# 12v tyre inflator for motorhome



## DRoader (May 2, 2012)

Hi I'm looking for a digital 12v mobile tyre inflator that will cope with pressures like 70 psi/4.70 bar without blowing fuses or just dying on the spot. Any ideas?


----------



## ian81 (May 2, 2012)

..not that I use it a lot but we have a Rolson unit from Maplin that handles the higher pressures. One that looks a lot better is available at HEAVY-DUTY CAR TYRE AIR COMPRESSOR INFLATOR 12V 140PSI | eBay


----------



## Canalsman (May 2, 2012)

I have one of these RING DIGITAL TYRE INFLATOR RAC630 THE RAC600 UPGRADE! (5055175217260) | eBay

Bought it after a comparative test in MMM magazine, and I'm very pleased with it. Inflated one of the 'van tyres from flat, so that's a good test.
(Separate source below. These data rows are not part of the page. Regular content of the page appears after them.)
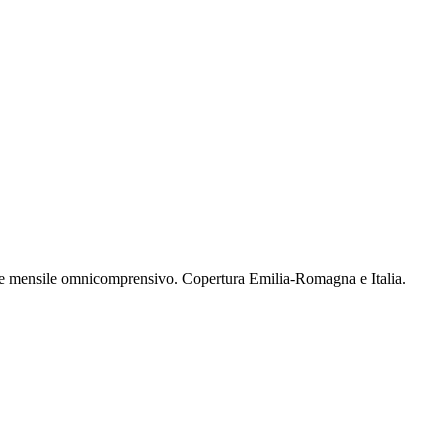
ne mensile omnicomprensivo. Copertura Emilia-Romagna e Italia.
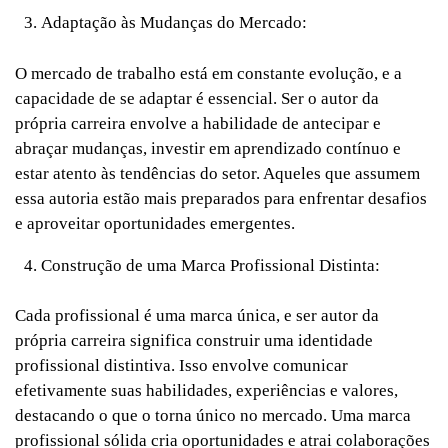
Adaptação às Mudanças do Mercado:
O mercado de trabalho está em constante evolução, e a
capacidade de se adaptar é essencial. Ser o autor da
própria carreira envolve a habilidade de antecipar e
abraçar mudanças, investir em aprendizado contínuo e
estar atento às tendências do setor. Aqueles que assumem
essa autoria estão mais preparados para enfrentar desafios
e aproveitar oportunidades emergentes.
Construção de uma Marca Profissional Distinta:
Cada profissional é uma marca única, e ser autor da
própria carreira significa construir uma identidade
profissional distintiva. Isso envolve comunicar
efetivamente suas habilidades, experiências e valores,
destacando o que o torna único no mercado. Uma marca
profissional sólida cria oportunidades e atrai colaborações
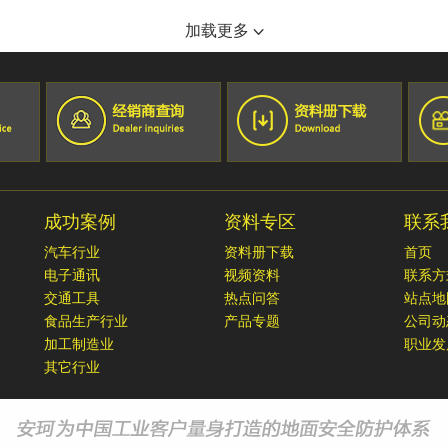
宁夏小巨人机床有限公司
沈阳奥特莱斯玫瑰礼堂
重庆葵花药业
加载更多
SMS工程（中国）有限公司
抚顺万达广场
成都蒂森克虏伯富奥弹簧有限公司
湖南恒创机电设备有限公司
沈阳万达文华酒店
大众一汽平台零部件有限公司成都分公司
郑州财经学院
黑龙江佳木斯国宾馆
成都富维江森汽车配件有限公司
锦州喜来登酒店
巴斯夫（重庆）化学品有限公司
宏孚大厦
成都莫仕连接器有限公司
长春尚科美后勤服务有限公司
成都一汽大众
锦州会展中心
成都广乐机械厂
筷道餐饮集团
重庆长安福特
成功案例
资料专区
联系
丹东万达嘉华酒店
成都富维江森自控汽车饰件系统有限公司
长白山智选假日酒店
汽车行业
资料册下载
首页
长白山万达宜必思酒店
电子通讯
视频资料
联系方
鞍山美景海鲜酒店
交通工具
热点问答
站点地
食品生产行业
产品专题
公司动
加工制造业
职业发
其它行业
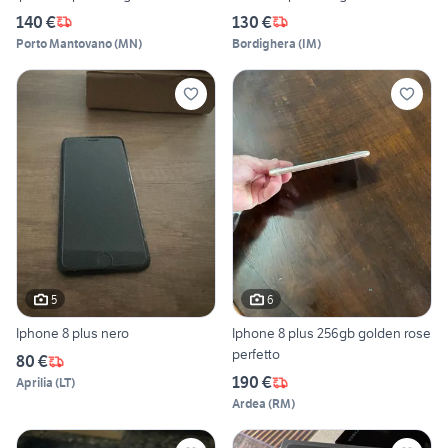
140 €
130 €
Porto Mantovano
(
MN
)
Bordighera
(
IM
)
5
6
Iphone 8 plus nero
Iphone 8 plus 256gb golden rose
perfetto
80 €
190 €
Aprilia
(
LT
)
Ardea
(
RM
)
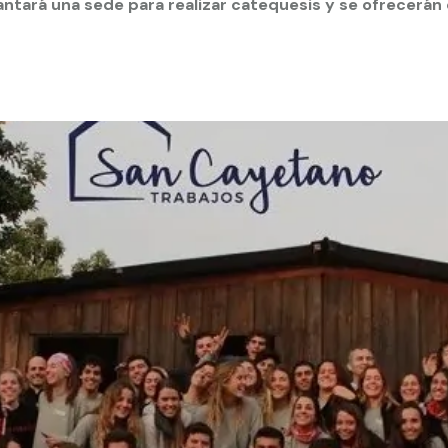
antará una sede para realizar catequesis y se ofrecerán 
 estudiantiles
Only point to note, and it probably applies to most such devices, the power lead may not be long enough to reach the rear tyres.


----------



## Viktor (May 2, 2012)

Tesco Extra have a 12v extension lead which self stores for around £5.


----------



## fofeg101 (May 3, 2012)

Canalsman said:


> I have one of these RING DIGITAL TYRE INFLATOR RAC630 THE RAC600 UPGRADE! (5055175217260) | eBay
> 
> Bought it after a comparative test in MMM magazine, and I'm very pleased with it. Inflated one of the 'van tyres from flat, so that's a good test.
> 
> Only point to note, and it probably applies to most such devices, the power lead may not be long enough to reach the rear tyres.


It's cheaper from Amazon....Free Delivery.

Ring Automotive RAC630 12V Automatic Digital Compressor with LED Light: Amazon.co.uk: Car & Motorbike


----------



## DRoader (May 3, 2012)

Thanks for the ideas. I've saved the RING tyre inflator and I'll have a good look at that later.


----------